■ HOW TO COMPLETE THIS TASK: Copy the entries below exactly, but only from the line containing "ミニトマト | 2 個 |" through the final line.

■ RECORDS SHOWN:
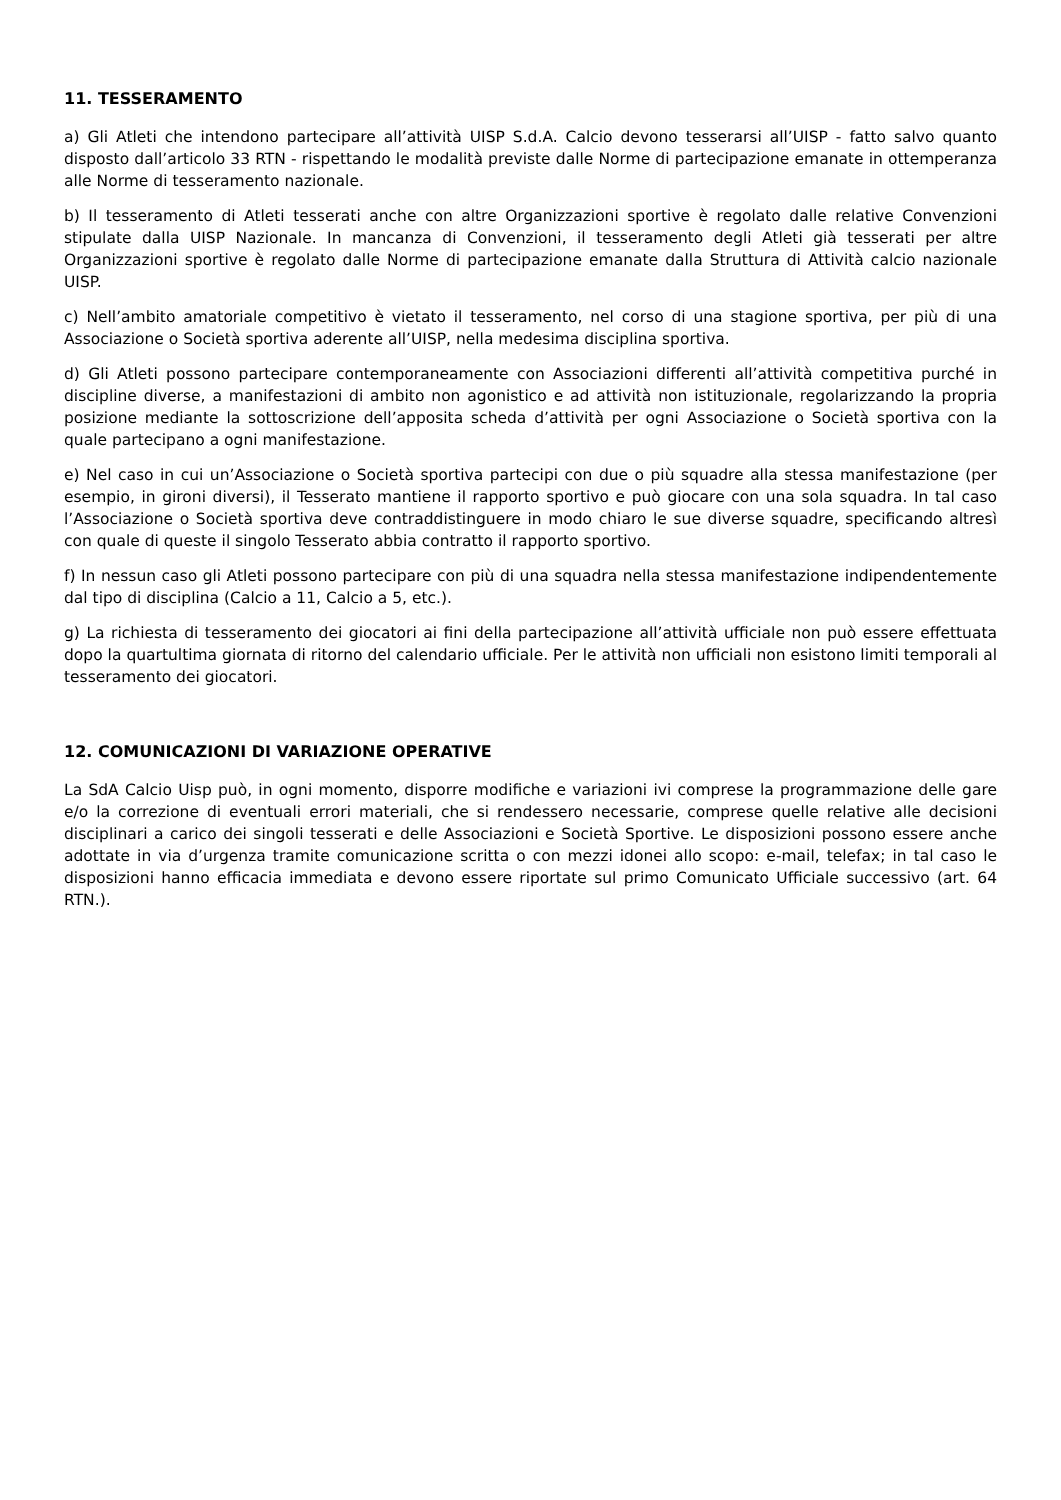11. TESSERAMENTO
a) Gli Atleti che intendono partecipare all’attività UISP S.d.A. Calcio devono tesserarsi all’UISP - fatto salvo quanto disposto dall’articolo 33 RTN - rispettando le modalità previste dalle Norme di partecipazione emanate in ottemperanza alle Norme di tesseramento nazionale.
b) Il tesseramento di Atleti tesserati anche con altre Organizzazioni sportive è regolato dalle relative Convenzioni stipulate dalla UISP Nazionale. In mancanza di Convenzioni, il tesseramento degli Atleti già tesserati per altre Organizzazioni sportive è regolato dalle Norme di partecipazione emanate dalla Struttura di Attività calcio nazionale UISP.
c) Nell’ambito amatoriale competitivo è vietato il tesseramento, nel corso di una stagione sportiva, per più di una Associazione o Società sportiva aderente all’UISP, nella medesima disciplina sportiva.
d) Gli Atleti possono partecipare contemporaneamente con Associazioni differenti all’attività competitiva purché in discipline diverse, a manifestazioni di ambito non agonistico e ad attività non istituzionale, regolarizzando la propria posizione mediante la sottoscrizione dell’apposita scheda d’attività per ogni Associazione o Società sportiva con la quale partecipano a ogni manifestazione.
e) Nel caso in cui un’Associazione o Società sportiva partecipi con due o più squadre alla stessa manifestazione (per esempio, in gironi diversi), il Tesserato mantiene il rapporto sportivo e può giocare con una sola squadra. In tal caso l’Associazione o Società sportiva deve contraddistinguere in modo chiaro le sue diverse squadre, specificando altresì con quale di queste il singolo Tesserato abbia contratto il rapporto sportivo.
f) In nessun caso gli Atleti possono partecipare con più di una squadra nella stessa manifestazione indipendentemente dal tipo di disciplina (Calcio a 11, Calcio a 5, etc.).
g) La richiesta di tesseramento dei giocatori ai fini della partecipazione all’attività ufficiale non può essere effettuata dopo la quartultima giornata di ritorno del calendario ufficiale. Per le attività non ufficiali non esistono limiti temporali al tesseramento dei giocatori.
12. COMUNICAZIONI DI VARIAZIONE OPERATIVE
La SdA Calcio Uisp può, in ogni momento, disporre modifiche e variazioni ivi comprese la programmazione delle gare e/o la correzione di eventuali errori materiali, che si rendessero necessarie, comprese quelle relative alle decisioni disciplinari a carico dei singoli tesserati e delle Associazioni e Società Sportive. Le disposizioni possono essere anche adottate in via d’urgenza tramite comunicazione scritta o con mezzi idonei allo scopo: e-mail, telefax; in tal caso le disposizioni hanno efficacia immediata e devono essere riportate sul primo Comunicato Ufficiale successivo (art. 64 RTN.).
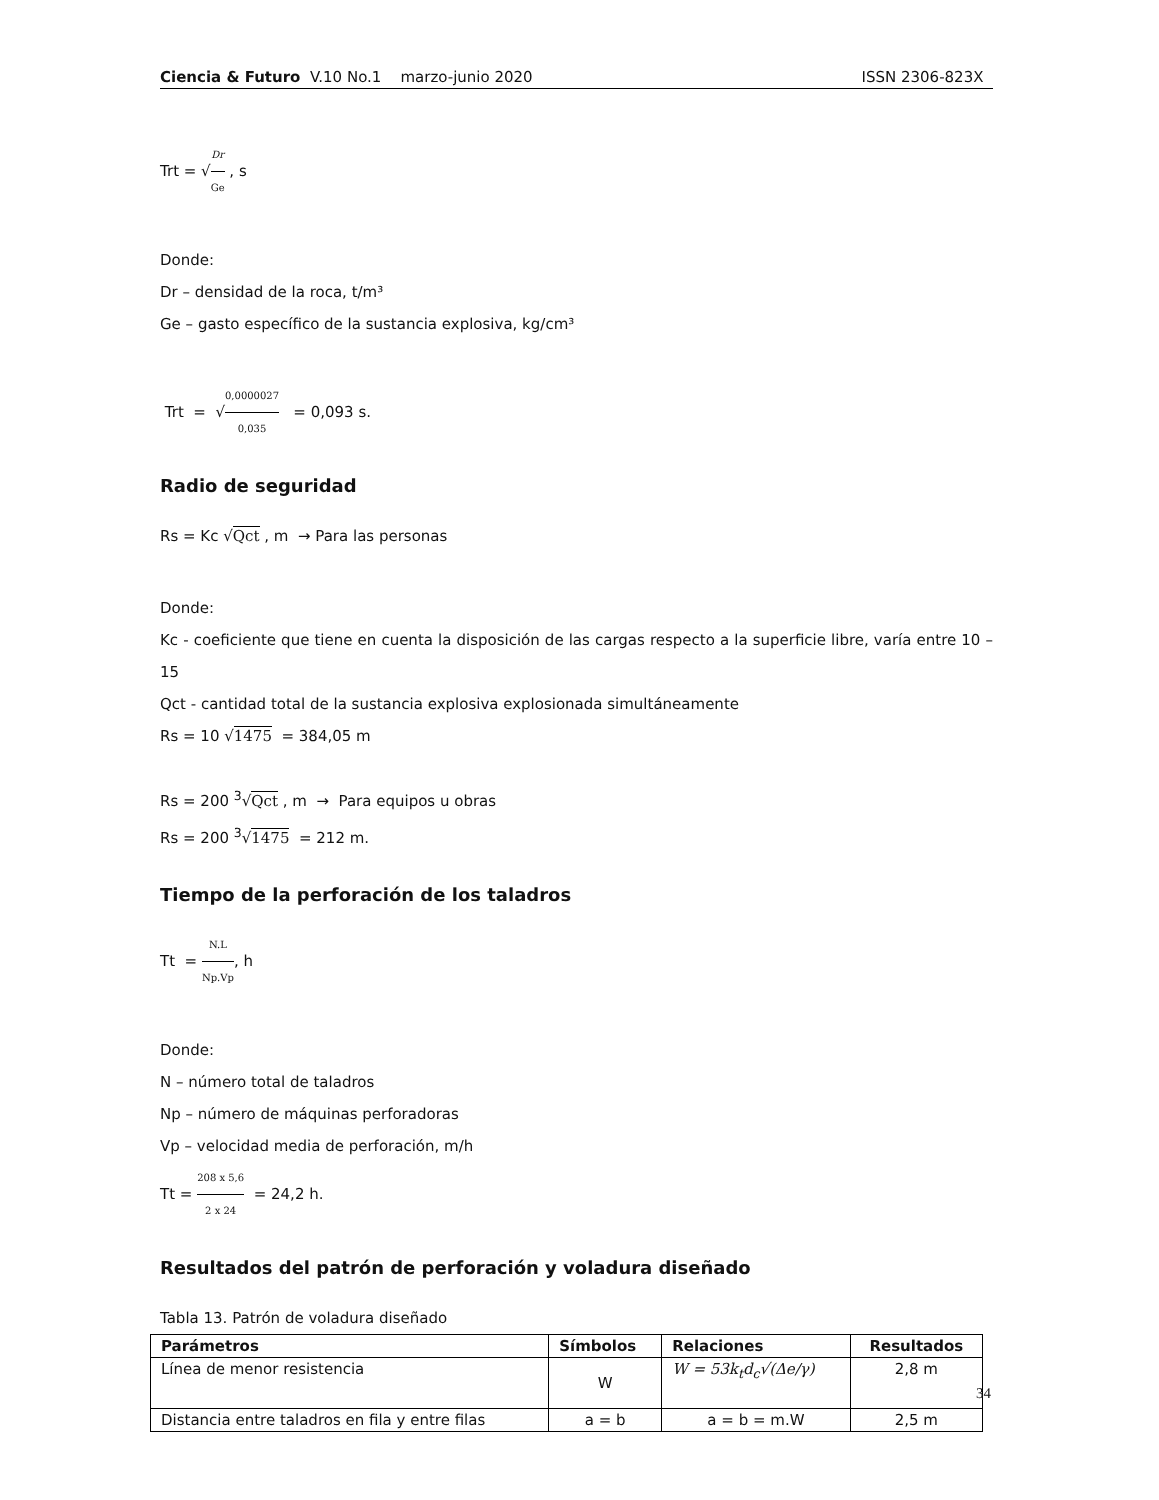Ciencia & Futuro V.10 No.1 marzo-junio 2020 ISSN 2306-823X
Trt = √Dr Ge , s
Donde:
Dr – densidad de la roca, t/m³
Ge – gasto específico de la sustancia explosiva, kg/cm³
Trt = √0,0000027 0,035 = 0,093 s.
Radio de seguridad
Rs = Kc √Qct , m → Para las personas
Donde:
Kc - coeficiente que tiene en cuenta la disposición de las cargas respecto a la superficie libre, varía entre 10 – 15
Qct - cantidad total de la sustancia explosiva explosionada simultáneamente
Rs = 10 √1475 = 384,05 m
Rs = 200 <sup>3</sup>√Qct , m → Para equipos u obras
Rs = 200 <sup>3</sup>√1475 = 212 m.
Tiempo de la perforación de los taladros
Tt = N.L Np.Vp, h
Donde:
N – número total de taladros
Np – número de máquinas perforadoras
Vp – velocidad media de perforación, m/h
Tt = 208 x 5,6 2 x 24 = 24,2 h.
Resultados del patrón de perforación y voladura diseñado
Tabla 13. Patrón de voladura diseñado
| Parámetros | Símbolos | Relaciones | Resultados |
| --- | --- | --- | --- |
| Línea de menor resistencia | W | W = 53k<sub>t</sub>d<sub>c</sub>√(Δe/γ) | 2,8 m |
| Distancia entre taladros en fila y entre filas | a = b | a = b = m.W | 2,5 m |
34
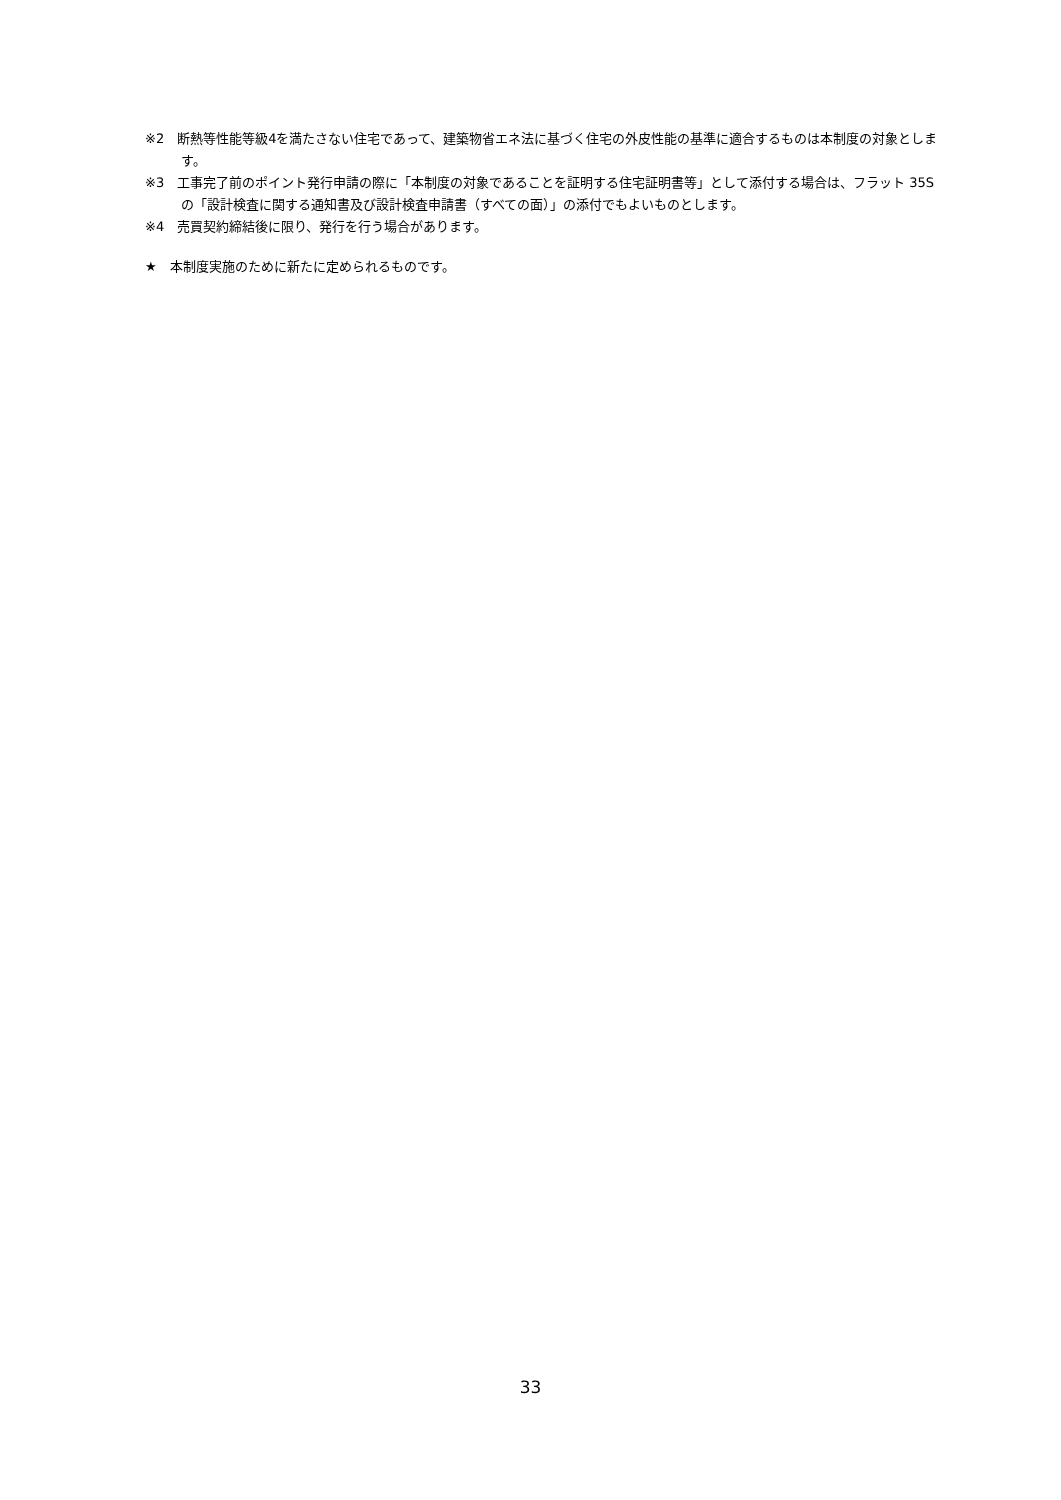※2　断熱等性能等級4を満たさない住宅であって、建築物省エネ法に基づく住宅の外皮性能の基準に適合するものは本制度の対象とします。
※3　工事完了前のポイント発行申請の際に「本制度の対象であることを証明する住宅証明書等」として添付する場合は、フラット 35S の「設計検査に関する通知書及び設計検査申請書（すべての面）」の添付でもよいものとします。
※4　売買契約締結後に限り、発行を行う場合があります。
★　本制度実施のために新たに定められるものです。
33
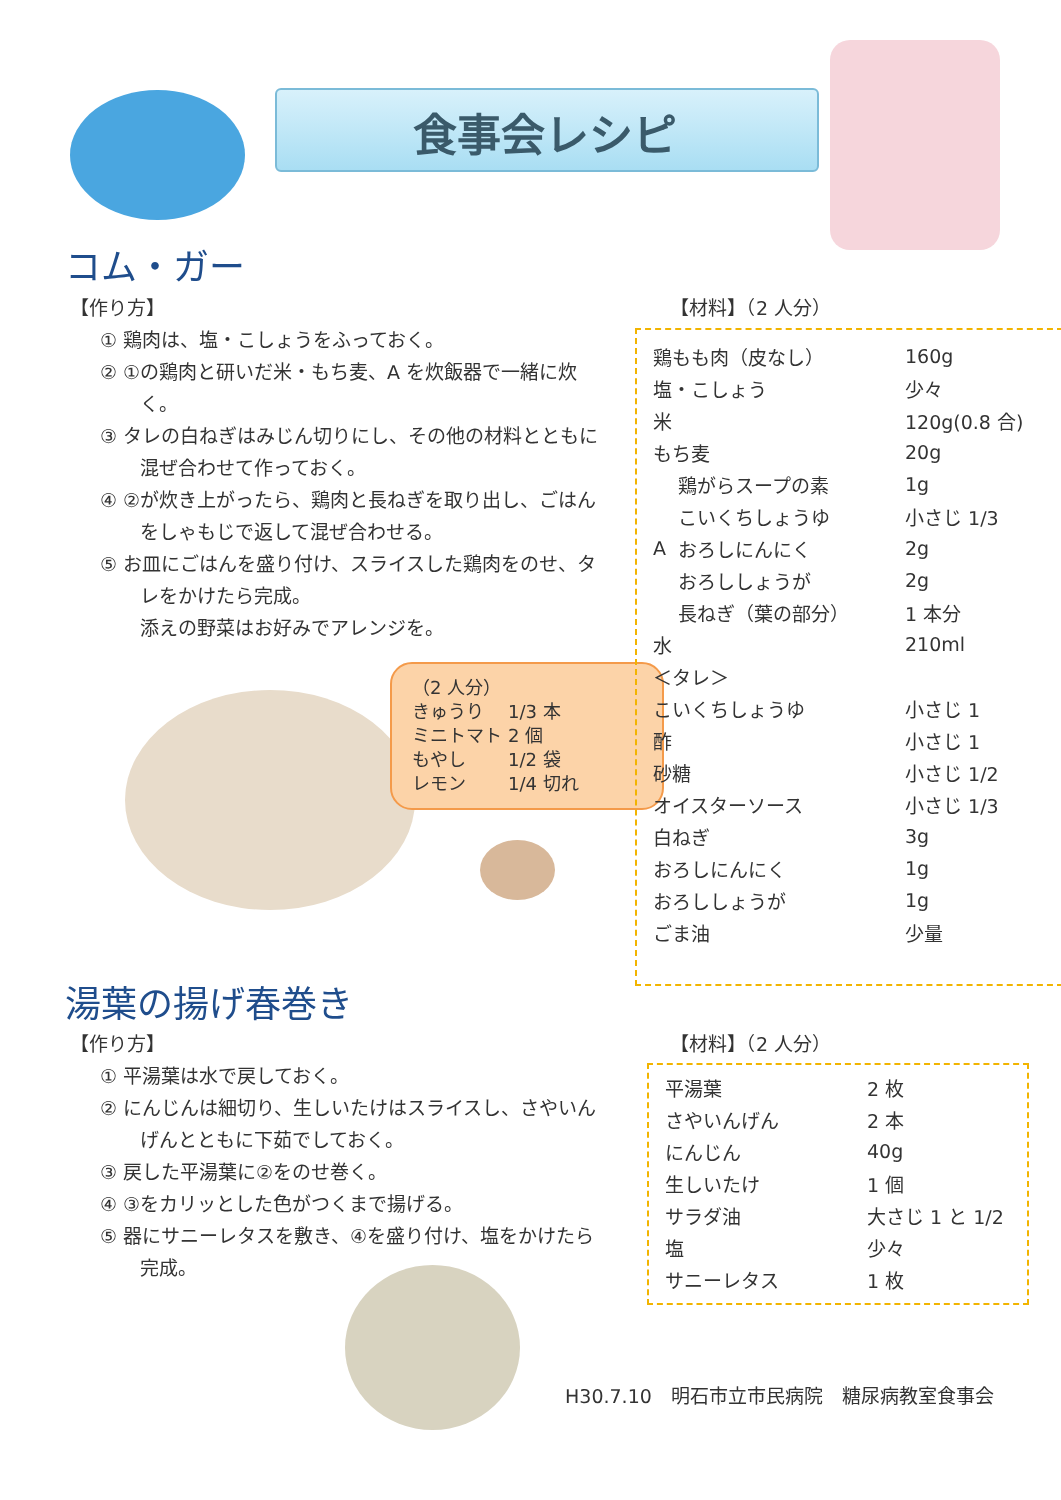食事会レシピ
コム・ガー
【作り方】
① 鶏肉は、塩・こしょうをふっておく。
② ①の鶏肉と研いだ米・もち麦、A を炊飯器で一緒に炊く。
③ タレの白ねぎはみじん切りにし、その他の材料とともに混ぜ合わせて作っておく。
④ ②が炊き上がったら、鶏肉と長ねぎを取り出し、ごはんをしゃもじで返して混ぜ合わせる。
⑤ お皿にごはんを盛り付け、スライスした鶏肉をのせ、タレをかけたら完成。
添えの野菜はお好みでアレンジを。
（2 人分）
| きゅうり | 1/3 本 |
| ミニトマト | 2 個 |
| もやし | 1/2 袋 |
| レモン | 1/4 切れ |
【材料】（2 人分）
| 鶏もも肉（皮なし） | | 160g |
| 塩・こしょう | | 少々 |
| 米 | | 120g(0.8 合) |
| もち麦 | | 20g |
| A | 鶏がらスープの素 | 1g |
| | こいくちしょうゆ | 小さじ 1/3 |
| | おろしにんにく | 2g |
| | おろししょうが | 2g |
| | 長ねぎ（葉の部分） | 1 本分 |
| 水 | | 210ml |
| ＜タレ＞ | | |
| こいくちしょうゆ | | 小さじ 1 |
| 酢 | | 小さじ 1 |
| 砂糖 | | 小さじ 1/2 |
| オイスターソース | | 小さじ 1/3 |
| 白ねぎ | | 3g |
| おろしにんにく | | 1g |
| おろししょうが | | 1g |
| ごま油 | | 少量 |
湯葉の揚げ春巻き
【作り方】
① 平湯葉は水で戻しておく。
② にんじんは細切り、生しいたけはスライスし、さやいんげんとともに下茹でしておく。
③ 戻した平湯葉に②をのせ巻く。
④ ③をカリッとした色がつくまで揚げる。
⑤ 器にサニーレタスを敷き、④を盛り付け、塩をかけたら完成。
【材料】（2 人分）
| 平湯葉 | 2 枚 |
| さやいんげん | 2 本 |
| にんじん | 40g |
| 生しいたけ | 1 個 |
| サラダ油 | 大さじ 1 と 1/2 |
| 塩 | 少々 |
| サニーレタス | 1 枚 |
H30.7.10　明石市立市民病院　糖尿病教室食事会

■ OUTPUT OF THE TASK:
| ミニトマト | 2 個 |
| もやし | 1/2 袋 |
| レモン | 1/4 切れ |
【材料】（2 人分）
| 鶏もも肉（皮なし） | | 160g |
| 塩・こしょう | | 少々 |
| 米 | | 120g(0.8 合) |
| もち麦 | | 20g |
| A | 鶏がらスープの素 | 1g |
| | こいくちしょうゆ | 小さじ 1/3 |
| | おろしにんにく | 2g |
| | おろししょうが | 2g |
| | 長ねぎ（葉の部分） | 1 本分 |
| 水 | | 210ml |
| ＜タレ＞ | | |
| こいくちしょうゆ | | 小さじ 1 |
| 酢 | | 小さじ 1 |
| 砂糖 | | 小さじ 1/2 |
| オイスターソース | | 小さじ 1/3 |
| 白ねぎ | | 3g |
| おろしにんにく | | 1g |
| おろししょうが | | 1g |
| ごま油 | | 少量 |
湯葉の揚げ春巻き
【作り方】
① 平湯葉は水で戻しておく。
② にんじんは細切り、生しいたけはスライスし、さやいんげんとともに下茹でしておく。
③ 戻した平湯葉に②をのせ巻く。
④ ③をカリッとした色がつくまで揚げる。
⑤ 器にサニーレタスを敷き、④を盛り付け、塩をかけたら完成。
【材料】（2 人分）
| 平湯葉 | 2 枚 |
| さやいんげん | 2 本 |
| にんじん | 40g |
| 生しいたけ | 1 個 |
| サラダ油 | 大さじ 1 と 1/2 |
| 塩 | 少々 |
| サニーレタス | 1 枚 |
H30.7.10　明石市立市民病院　糖尿病教室食事会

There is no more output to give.